--- Source material ---

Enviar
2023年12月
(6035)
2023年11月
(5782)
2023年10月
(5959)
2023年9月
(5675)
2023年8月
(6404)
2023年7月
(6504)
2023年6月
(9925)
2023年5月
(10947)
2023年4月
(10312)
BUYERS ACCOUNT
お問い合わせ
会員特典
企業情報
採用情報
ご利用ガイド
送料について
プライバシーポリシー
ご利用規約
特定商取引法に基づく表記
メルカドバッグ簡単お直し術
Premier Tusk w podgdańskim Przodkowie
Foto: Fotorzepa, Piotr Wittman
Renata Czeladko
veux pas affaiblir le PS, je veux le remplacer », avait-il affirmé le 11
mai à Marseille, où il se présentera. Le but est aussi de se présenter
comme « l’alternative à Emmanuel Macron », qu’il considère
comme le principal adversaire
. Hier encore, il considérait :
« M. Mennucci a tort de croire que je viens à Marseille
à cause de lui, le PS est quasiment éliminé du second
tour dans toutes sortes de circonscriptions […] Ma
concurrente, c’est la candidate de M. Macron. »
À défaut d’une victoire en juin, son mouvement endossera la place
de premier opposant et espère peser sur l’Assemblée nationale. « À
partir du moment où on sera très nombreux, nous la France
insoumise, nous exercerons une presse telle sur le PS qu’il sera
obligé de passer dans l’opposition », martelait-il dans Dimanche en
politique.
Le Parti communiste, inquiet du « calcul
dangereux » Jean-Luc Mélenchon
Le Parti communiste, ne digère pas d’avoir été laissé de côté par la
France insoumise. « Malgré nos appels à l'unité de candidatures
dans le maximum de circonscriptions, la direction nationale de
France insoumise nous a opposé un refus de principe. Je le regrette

---
--- Source material ---

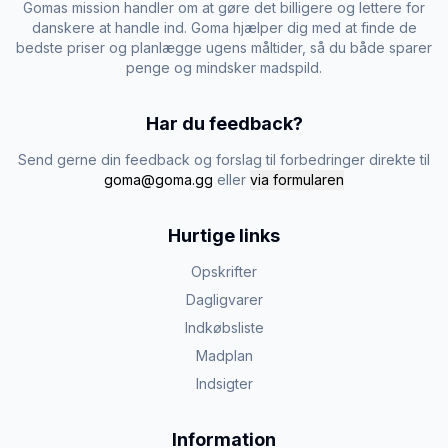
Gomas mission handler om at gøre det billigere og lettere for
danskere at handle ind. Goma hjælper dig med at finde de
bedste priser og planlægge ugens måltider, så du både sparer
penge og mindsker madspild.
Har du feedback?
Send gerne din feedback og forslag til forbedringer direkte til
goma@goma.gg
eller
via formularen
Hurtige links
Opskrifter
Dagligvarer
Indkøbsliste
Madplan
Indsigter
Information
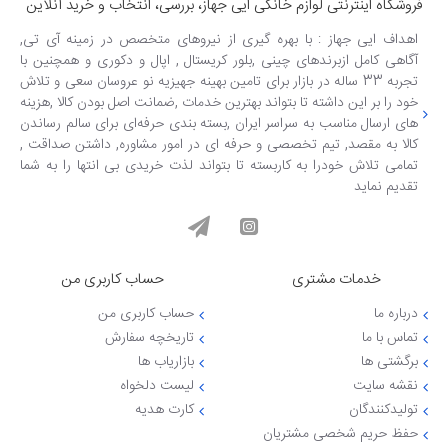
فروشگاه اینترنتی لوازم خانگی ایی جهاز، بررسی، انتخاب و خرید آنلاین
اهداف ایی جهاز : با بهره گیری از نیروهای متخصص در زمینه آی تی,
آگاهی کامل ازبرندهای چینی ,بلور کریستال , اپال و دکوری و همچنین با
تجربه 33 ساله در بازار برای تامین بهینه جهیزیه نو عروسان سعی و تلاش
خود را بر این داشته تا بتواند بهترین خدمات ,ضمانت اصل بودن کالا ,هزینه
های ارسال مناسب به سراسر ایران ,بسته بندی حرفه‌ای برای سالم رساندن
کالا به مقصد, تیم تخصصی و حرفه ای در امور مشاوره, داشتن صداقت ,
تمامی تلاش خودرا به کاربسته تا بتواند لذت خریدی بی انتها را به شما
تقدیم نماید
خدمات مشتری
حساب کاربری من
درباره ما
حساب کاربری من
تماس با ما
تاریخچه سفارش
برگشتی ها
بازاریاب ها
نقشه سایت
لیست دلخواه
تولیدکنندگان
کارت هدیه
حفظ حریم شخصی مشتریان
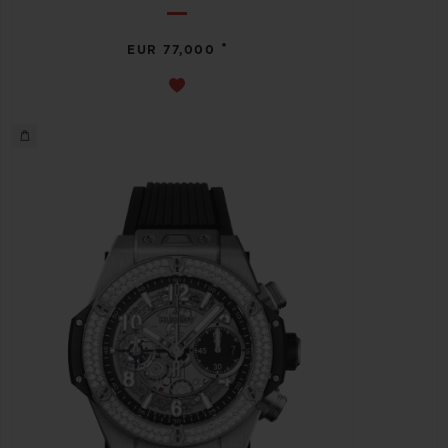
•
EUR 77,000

---
--- Source material ---

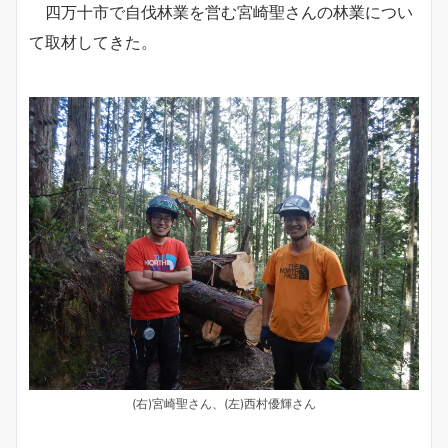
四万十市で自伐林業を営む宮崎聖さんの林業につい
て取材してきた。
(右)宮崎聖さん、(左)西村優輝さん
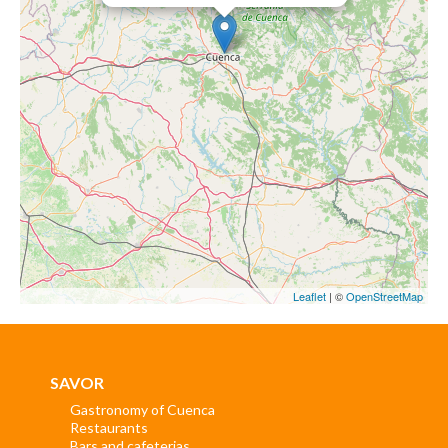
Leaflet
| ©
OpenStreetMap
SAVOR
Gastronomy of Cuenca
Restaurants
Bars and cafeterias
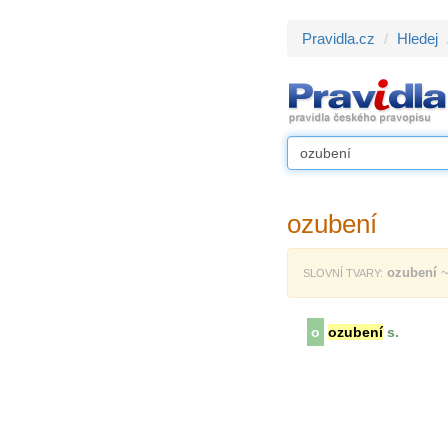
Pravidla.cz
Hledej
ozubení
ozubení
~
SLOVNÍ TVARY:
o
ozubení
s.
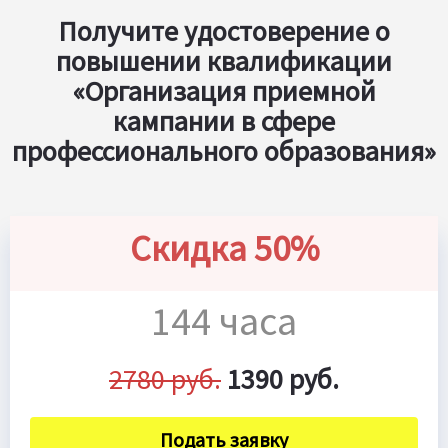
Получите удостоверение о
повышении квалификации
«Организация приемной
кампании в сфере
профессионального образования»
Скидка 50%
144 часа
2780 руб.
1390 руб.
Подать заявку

---

* What the task requires: How many lines in the entries above contain the word "بتواند"? Case counts, and reply with the number alone.

* Response for this exercise: 2